**PROBLEM DESCRIPTION**
Pull out each line of the entries that contains the word "events", and copy those lines in full.

**RECORDS SHOWN**
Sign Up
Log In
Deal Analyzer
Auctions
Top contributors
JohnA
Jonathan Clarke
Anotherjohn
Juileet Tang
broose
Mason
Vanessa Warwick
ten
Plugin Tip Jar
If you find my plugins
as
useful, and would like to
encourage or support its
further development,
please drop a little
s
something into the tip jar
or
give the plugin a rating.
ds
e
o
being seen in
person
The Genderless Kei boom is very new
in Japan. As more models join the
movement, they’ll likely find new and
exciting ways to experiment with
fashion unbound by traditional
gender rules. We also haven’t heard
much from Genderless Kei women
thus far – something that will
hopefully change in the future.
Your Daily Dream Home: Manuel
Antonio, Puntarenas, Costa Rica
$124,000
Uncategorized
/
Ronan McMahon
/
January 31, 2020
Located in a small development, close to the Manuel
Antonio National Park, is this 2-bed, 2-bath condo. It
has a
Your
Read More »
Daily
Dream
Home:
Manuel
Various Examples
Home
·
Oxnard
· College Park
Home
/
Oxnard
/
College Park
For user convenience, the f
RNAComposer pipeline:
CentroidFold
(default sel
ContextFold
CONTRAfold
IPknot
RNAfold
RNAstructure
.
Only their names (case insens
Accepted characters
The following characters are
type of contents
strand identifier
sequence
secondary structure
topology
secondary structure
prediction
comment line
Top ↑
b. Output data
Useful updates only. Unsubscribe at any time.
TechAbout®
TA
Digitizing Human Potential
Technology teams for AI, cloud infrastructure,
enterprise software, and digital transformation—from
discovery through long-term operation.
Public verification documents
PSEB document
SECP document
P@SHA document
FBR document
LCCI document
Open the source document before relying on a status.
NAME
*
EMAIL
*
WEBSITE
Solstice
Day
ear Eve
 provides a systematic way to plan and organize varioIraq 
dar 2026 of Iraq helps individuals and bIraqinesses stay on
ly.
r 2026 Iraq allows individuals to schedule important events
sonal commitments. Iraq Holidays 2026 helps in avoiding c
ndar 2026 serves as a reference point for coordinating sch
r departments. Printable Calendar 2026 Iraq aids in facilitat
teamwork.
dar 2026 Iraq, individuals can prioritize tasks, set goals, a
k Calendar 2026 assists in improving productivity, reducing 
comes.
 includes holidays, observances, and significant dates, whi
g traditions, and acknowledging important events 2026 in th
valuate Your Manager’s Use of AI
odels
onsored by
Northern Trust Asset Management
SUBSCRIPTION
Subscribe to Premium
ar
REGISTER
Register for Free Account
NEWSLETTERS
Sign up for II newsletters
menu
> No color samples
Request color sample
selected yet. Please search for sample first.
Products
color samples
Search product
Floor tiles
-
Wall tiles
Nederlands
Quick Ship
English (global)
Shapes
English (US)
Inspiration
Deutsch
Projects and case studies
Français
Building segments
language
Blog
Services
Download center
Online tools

**OUTPUT FOR THIS EXERCISE**
r 2026 Iraq allows individuals to schedule important events
g traditions, and acknowledging important events 2026 in th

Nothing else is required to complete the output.